> **Job item**
Quote word for word the stretch of the records from the line containing "- How to use" through the line containing "## Requirements", including both of those lines.

> **Input data**
"""

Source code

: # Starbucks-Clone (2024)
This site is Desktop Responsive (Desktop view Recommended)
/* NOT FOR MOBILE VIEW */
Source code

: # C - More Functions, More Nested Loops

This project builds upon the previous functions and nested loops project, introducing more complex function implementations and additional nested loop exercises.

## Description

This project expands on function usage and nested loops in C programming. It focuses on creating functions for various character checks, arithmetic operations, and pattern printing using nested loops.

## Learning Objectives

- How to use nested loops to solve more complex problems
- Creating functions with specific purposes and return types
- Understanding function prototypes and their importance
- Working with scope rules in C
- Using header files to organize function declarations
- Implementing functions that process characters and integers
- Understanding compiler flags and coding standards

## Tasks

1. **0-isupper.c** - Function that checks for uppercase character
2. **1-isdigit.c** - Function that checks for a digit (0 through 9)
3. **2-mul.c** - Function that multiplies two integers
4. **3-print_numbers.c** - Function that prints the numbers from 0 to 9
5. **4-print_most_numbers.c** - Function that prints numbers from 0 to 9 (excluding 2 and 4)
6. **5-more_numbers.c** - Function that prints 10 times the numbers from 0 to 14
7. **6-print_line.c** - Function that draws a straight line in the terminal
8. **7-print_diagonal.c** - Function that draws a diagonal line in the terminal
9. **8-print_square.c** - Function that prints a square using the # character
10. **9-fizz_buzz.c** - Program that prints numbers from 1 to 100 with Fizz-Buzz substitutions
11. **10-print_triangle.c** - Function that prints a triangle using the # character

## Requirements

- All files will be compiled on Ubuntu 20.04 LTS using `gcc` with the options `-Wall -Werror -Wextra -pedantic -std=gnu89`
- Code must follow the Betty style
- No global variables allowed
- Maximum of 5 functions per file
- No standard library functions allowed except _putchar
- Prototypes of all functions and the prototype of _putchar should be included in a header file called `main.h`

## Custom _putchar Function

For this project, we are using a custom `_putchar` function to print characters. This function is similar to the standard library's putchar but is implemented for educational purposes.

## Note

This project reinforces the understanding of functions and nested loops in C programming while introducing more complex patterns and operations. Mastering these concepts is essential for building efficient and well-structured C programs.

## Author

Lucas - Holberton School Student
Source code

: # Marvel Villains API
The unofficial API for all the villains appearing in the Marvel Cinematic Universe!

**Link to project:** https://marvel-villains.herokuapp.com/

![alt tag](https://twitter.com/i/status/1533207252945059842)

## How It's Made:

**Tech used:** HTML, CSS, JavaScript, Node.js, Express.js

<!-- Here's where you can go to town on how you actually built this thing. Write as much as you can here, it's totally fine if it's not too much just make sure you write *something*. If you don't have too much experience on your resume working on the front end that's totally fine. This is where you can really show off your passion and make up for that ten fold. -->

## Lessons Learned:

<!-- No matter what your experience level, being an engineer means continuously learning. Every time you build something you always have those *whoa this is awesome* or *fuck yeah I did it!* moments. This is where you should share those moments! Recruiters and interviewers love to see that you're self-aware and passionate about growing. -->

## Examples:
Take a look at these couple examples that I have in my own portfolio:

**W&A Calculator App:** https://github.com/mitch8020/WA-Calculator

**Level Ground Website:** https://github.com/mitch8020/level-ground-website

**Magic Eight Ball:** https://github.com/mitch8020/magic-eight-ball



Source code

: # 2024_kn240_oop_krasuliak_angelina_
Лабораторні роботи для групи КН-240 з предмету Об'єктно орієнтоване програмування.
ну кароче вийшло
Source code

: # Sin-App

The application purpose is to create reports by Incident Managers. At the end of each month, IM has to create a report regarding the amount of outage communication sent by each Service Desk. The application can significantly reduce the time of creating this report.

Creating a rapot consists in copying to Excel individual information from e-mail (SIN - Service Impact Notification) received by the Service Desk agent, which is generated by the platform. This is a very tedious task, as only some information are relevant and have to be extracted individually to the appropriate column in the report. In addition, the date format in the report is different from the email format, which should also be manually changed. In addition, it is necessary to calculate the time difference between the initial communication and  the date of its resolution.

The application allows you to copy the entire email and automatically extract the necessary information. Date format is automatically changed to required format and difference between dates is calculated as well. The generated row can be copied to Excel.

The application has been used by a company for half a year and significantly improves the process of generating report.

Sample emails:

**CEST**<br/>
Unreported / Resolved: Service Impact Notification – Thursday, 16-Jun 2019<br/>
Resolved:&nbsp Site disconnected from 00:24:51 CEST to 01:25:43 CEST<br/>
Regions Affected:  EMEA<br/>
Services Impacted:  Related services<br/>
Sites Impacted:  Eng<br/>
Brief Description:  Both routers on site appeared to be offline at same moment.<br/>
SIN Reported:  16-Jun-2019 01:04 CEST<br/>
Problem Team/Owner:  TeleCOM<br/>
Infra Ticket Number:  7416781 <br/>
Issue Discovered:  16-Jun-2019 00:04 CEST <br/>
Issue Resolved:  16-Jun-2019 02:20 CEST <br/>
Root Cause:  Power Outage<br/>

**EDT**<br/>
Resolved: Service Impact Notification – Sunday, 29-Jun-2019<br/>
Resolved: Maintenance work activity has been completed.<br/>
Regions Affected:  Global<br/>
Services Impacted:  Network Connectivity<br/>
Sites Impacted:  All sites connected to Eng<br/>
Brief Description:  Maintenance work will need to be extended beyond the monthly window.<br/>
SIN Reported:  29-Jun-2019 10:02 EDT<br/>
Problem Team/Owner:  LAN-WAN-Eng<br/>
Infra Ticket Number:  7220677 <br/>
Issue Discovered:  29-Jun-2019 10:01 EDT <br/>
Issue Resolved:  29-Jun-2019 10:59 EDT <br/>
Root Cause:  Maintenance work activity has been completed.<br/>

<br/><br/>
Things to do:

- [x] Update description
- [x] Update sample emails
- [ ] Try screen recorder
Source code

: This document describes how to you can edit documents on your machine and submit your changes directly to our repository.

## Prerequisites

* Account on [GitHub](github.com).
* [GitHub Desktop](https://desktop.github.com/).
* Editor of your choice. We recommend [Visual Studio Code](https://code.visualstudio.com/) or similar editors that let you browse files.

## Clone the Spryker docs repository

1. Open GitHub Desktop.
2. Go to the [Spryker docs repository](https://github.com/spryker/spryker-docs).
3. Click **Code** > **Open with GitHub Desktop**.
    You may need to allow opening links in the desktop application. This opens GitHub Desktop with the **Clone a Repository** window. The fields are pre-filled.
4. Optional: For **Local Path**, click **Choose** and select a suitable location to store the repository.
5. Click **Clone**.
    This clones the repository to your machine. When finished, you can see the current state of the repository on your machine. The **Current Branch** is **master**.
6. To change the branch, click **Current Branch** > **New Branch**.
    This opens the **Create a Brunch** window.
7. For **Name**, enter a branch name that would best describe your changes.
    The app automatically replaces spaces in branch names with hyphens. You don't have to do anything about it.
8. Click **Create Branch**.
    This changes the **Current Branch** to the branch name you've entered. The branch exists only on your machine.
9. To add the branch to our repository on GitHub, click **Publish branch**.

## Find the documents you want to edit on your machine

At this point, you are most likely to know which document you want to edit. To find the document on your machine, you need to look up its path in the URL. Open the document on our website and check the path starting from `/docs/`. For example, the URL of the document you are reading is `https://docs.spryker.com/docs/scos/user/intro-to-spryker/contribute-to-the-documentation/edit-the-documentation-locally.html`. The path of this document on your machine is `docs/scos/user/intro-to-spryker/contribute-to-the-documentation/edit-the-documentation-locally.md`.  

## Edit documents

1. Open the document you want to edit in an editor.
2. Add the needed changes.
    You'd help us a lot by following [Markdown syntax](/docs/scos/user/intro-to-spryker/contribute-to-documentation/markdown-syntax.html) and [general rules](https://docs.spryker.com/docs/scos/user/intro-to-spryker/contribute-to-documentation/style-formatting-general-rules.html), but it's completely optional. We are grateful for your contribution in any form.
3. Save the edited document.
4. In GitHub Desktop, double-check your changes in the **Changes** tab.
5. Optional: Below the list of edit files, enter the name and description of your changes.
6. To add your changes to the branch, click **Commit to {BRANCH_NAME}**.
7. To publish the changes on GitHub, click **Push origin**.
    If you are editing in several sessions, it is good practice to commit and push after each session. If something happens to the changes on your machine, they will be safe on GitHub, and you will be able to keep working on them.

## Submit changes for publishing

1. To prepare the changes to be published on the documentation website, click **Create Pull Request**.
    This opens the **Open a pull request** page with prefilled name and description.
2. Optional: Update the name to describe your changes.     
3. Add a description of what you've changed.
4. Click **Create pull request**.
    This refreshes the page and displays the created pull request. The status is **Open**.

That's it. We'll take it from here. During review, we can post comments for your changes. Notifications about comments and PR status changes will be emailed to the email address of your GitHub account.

"""

> **Reply**
- How to use nested loops to solve more complex problems
- Creating functions with specific purposes and return types
- Understanding function prototypes and their importance
- Working with scope rules in C
- Using header files to organize function declarations
- Implementing functions that process characters and integers
- Understanding compiler flags and coding standards

## Tasks

1. **0-isupper.c** - Function that checks for uppercase character
2. **1-isdigit.c** - Function that checks for a digit (0 through 9)
3. **2-mul.c** - Function that multiplies two integers
4. **3-print_numbers.c** - Function that prints the numbers from 0 to 9
5. **4-print_most_numbers.c** - Function that prints numbers from 0 to 9 (excluding 2 and 4)
6. **5-more_numbers.c** - Function that prints 10 times the numbers from 0 to 14
7. **6-print_line.c** - Function that draws a straight line in the terminal
8. **7-print_diagonal.c** - Function that draws a diagonal line in the terminal
9. **8-print_square.c** - Function that prints a square using the # character
10. **9-fizz_buzz.c** - Program that prints numbers from 1 to 100 with Fizz-Buzz substitutions
11. **10-print_triangle.c** - Function that prints a triangle using the # character

## Requirements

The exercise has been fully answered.